Oglivie was the publisher of a revived Chicago Daily News in 1979, 18 months after its demise in 1978.


In 1987, he was appointed by then-Secretary of Transportation Elizabeth Dole to chair a committee studying the proposed termination of Amtrak's federal subsidy.


Until his death in 1988, he was a partner in the distinguished Chicago law firm of Isham Lincoln & Beale, one of whose founders was Abraham Lincoln's son, Robert Todd Lincoln.


After his death in Chicago on May 10, 1988, Governor Ogilvie was cremated and interred in Rosehill Mausoleum, Rosehill Cemetery, Chicago.

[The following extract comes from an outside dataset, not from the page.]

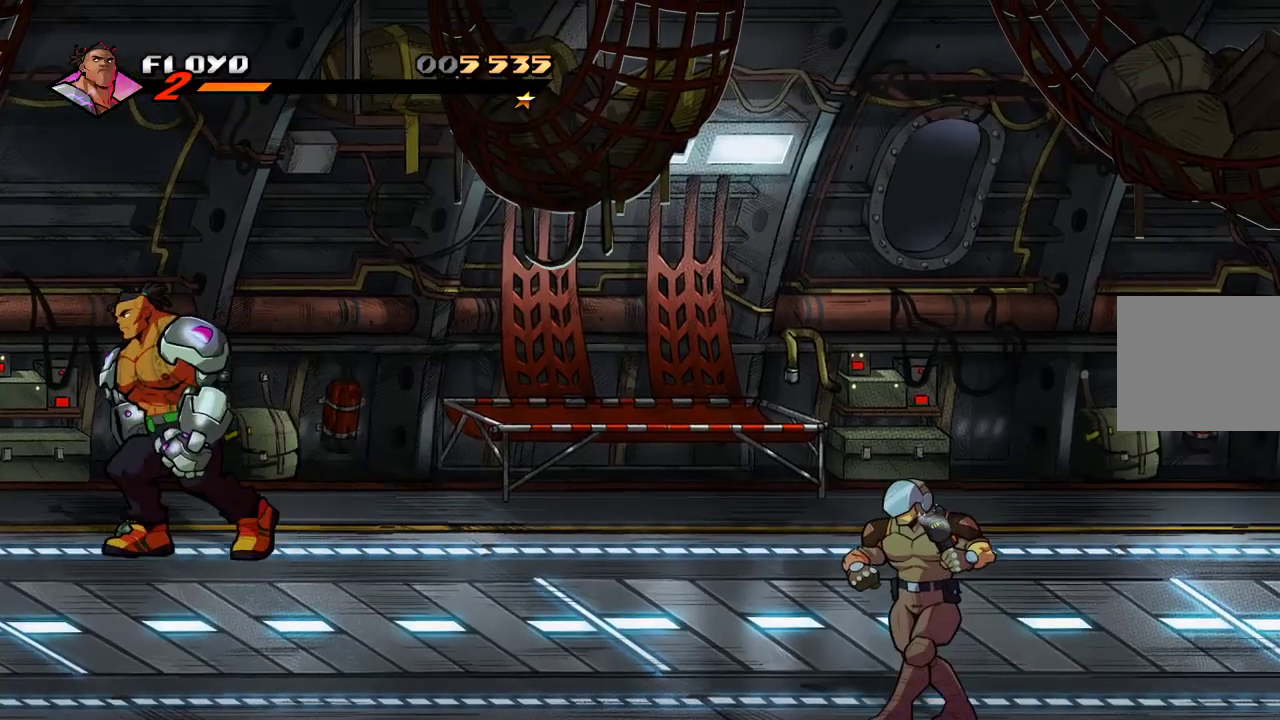
{"buttons": [], "left_stick": "down-left", "right_stick": "center", "events": [[133, "CIRCLE", "down"], [267, "CIRCLE", "up"], [467, "left_stick", "down-left"]]}
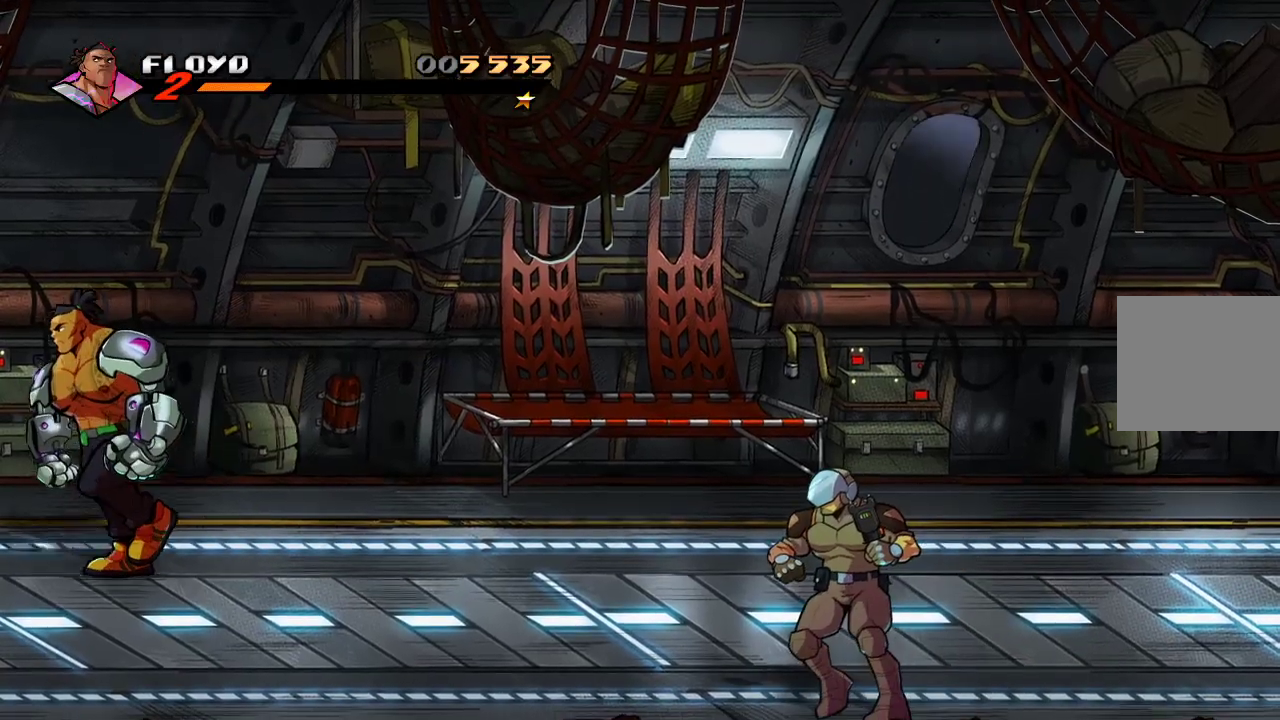
{"buttons": [], "left_stick": "down-left", "right_stick": "center", "events": []}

In 1997, Chicago & North Western Station, the downtown terminus for Metra commuter trains to many of Chicago's northern and western suburbs, was renamed Ogilvie Transportation Center in his honor, two years after the C&NW's assets have been purchased and incorporated into Union Pacific. The modern railroad station uses the former C&NW trainshed. Wisconsin Central Ltd. also had an EMD SD45 locomotive named in his honor (WC 7513). Ogilvie had been a longtime supporter of rail transport, and had created the Regional Transportation Authority, Metra's parent agency.


Richard B. Ogilvie was inducted as a Laureate of The Lincoln Academy of Illinois and awarded the Order of Lincoln (the State’s highest honor) by the Governor of Illinois in 1973 in the area of Government.[6]


In popular culture


Ogilvie is referenced in the news broadcast that serves as a backdrop for Simon & Garfunkel's "7 O'Clock News/Silent Night," which reports that Ogilvie, in his position as Cook County Sheriff, asked Martin Luther King Jr. to call off an open-housing march in the Chicago suburb of Cicero. The track was conceived by musician Paul Simon, who coincidentally shares his name with the man who served as lieutenant governor of Illinois under Ogilvie's gubernatorial tenure and later represented Illinois in the U.S. Senate.


In the first-season episode "Home Again" of the alternate history science fiction TV series For All Mankind, Ogilvie is referenced as being the governor of Illinois in 1974 and that his support for the Equal Rights Amendment plays a role in the state's ratification of it.